* Start Information provided *

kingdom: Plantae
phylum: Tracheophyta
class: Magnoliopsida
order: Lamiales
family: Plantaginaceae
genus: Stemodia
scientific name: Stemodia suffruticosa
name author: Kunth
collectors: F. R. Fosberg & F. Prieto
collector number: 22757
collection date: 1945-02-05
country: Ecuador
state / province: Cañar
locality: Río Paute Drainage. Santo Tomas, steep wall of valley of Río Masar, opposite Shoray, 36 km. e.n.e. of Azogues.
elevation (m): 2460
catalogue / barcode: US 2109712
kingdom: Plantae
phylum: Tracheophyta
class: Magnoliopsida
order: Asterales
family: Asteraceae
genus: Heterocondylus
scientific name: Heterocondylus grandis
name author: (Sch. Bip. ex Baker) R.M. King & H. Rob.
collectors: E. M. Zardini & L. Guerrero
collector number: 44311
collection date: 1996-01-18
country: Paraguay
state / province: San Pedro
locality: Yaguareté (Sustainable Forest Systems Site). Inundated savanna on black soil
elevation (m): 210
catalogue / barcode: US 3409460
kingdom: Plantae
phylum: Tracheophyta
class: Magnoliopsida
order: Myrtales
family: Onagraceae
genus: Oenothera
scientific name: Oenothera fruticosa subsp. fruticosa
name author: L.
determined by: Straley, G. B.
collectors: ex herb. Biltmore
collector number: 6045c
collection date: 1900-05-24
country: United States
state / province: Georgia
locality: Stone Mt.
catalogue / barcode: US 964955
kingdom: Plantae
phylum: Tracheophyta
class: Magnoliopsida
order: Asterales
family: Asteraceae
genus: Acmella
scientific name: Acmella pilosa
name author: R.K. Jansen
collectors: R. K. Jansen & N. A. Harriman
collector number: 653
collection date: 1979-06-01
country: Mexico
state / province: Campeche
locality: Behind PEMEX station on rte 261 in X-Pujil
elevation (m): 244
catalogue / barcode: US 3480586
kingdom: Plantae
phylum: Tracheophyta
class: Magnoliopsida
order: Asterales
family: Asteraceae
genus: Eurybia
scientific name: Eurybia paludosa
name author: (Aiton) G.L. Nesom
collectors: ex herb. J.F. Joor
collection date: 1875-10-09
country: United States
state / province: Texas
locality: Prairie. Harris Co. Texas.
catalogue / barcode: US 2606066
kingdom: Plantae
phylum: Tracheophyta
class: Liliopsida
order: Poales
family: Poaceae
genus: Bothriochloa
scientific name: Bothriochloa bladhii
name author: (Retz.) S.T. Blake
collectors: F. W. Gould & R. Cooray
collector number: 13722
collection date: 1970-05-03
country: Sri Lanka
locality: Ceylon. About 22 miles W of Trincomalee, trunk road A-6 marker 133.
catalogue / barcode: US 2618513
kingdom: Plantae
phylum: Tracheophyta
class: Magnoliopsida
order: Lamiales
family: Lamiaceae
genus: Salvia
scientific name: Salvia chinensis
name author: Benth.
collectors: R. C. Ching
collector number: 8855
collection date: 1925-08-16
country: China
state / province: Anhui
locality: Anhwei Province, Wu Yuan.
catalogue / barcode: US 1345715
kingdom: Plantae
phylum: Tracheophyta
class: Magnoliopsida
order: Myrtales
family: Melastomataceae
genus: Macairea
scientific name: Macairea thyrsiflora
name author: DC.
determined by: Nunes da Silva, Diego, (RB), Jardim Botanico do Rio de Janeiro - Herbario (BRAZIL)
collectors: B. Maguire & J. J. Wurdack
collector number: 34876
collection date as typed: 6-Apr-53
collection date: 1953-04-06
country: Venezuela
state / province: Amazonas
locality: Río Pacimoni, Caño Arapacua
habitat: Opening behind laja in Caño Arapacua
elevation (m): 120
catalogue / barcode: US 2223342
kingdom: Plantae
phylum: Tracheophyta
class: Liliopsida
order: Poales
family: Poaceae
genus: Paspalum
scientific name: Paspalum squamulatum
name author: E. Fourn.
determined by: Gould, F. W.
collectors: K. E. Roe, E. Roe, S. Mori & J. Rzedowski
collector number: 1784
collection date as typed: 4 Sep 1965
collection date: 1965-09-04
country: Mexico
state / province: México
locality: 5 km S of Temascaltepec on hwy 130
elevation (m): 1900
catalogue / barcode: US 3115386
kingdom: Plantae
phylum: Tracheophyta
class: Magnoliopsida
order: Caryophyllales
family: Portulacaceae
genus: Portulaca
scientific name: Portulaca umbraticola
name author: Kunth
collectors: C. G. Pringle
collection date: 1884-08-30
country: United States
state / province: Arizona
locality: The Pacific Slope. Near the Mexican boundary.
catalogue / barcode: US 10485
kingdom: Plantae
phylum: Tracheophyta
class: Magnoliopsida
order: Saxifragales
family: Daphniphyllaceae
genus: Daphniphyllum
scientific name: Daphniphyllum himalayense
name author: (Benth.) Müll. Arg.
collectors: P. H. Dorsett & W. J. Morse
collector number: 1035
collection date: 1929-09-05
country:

* End Information provided *

### Directions
Recast the records above as a JSON list of strings, one per line with blank lines dropped, from the line with "locality: Ceylon. About" to the line with "name author: (Benth.) Müll. Arg.", both included.

### Output
[
  "locality: Ceylon. About 22 miles W of Trincomalee, trunk road A-6 marker 133.",
  "catalogue / barcode: US 2618513",
  "kingdom: Plantae",
  "phylum: Tracheophyta",
  "class: Magnoliopsida",
  "order: Lamiales",
  "family: Lamiaceae",
  "genus: Salvia",
  "scientific name: Salvia chinensis",
  "name author: Benth.",
  "collectors: R. C. Ching",
  "collector number: 8855",
  "collection date: 1925-08-16",
  "country: China",
  "state / province: Anhui",
  "locality: Anhwei Province, Wu Yuan.",
  "catalogue / barcode: US 1345715",
  "kingdom: Plantae",
  "phylum: Tracheophyta",
  "class: Magnoliopsida",
  "order: Myrtales",
  "family: Melastomataceae",
  "genus: Macairea",
  "scientific name: Macairea thyrsiflora",
  "name author: DC.",
  "determined by: Nunes da Silva, Diego, (RB), Jardim Botanico do Rio de Janeiro - Herbario (BRAZIL)",
  "collectors: B. Maguire & J. J. Wurdack",
  "collector number: 34876",
  "collection date as typed: 6-Apr-53",
  "collection date: 1953-04-06",
  "country: Venezuela",
  "state / province: Amazonas",
  "locality: Río Pacimoni, Caño Arapacua",
  "habitat: Opening behind laja in Caño Arapacua",
  "elevation (m): 120",
  "catalogue / barcode: US 2223342",
  "kingdom: Plantae",
  "phylum: Tracheophyta",
  "class: Liliopsida",
  "order: Poales",
  "family: Poaceae",
  "genus: Paspalum",
  "scientific name: Paspalum squamulatum",
  "name author: E. Fourn.",
  "determined by: Gould, F. W.",
  "collectors: K. E. Roe, E. Roe, S. Mori & J. Rzedowski",
  "collector number: 1784",
  "collection date as typed: 4 Sep 1965",
  "collection date: 1965-09-04",
  "country: Mexico",
  "state / province: México",
  "locality: 5 km S of Temascaltepec on hwy 130",
  "elevation (m): 1900",
  "catalogue / barcode: US 3115386",
  "kingdom: Plantae",
  "phylum: Tracheophyta",
  "class: Magnoliopsida",
  "order: Caryophyllales",
  "family: Portulacaceae",
  "genus: Portulaca",
  "scientific name: Portulaca umbraticola",
  "name author: Kunth",
  "collectors: C. G. Pringle",
  "collection date: 1884-08-30",
  "country: United States",
  "state / province: Arizona",
  "locality: The Pacific Slope. Near the Mexican boundary.",
  "catalogue / barcode: US 10485",
  "kingdom: Plantae",
  "phylum: Tracheophyta",
  "class: Magnoliopsida",
  "order: Saxifragales",
  "family: Daphniphyllaceae",
  "genus: Daphniphyllum",
  "scientific name: Daphniphyllum himalayense",
  "name author: (Benth.) Müll. Arg."
]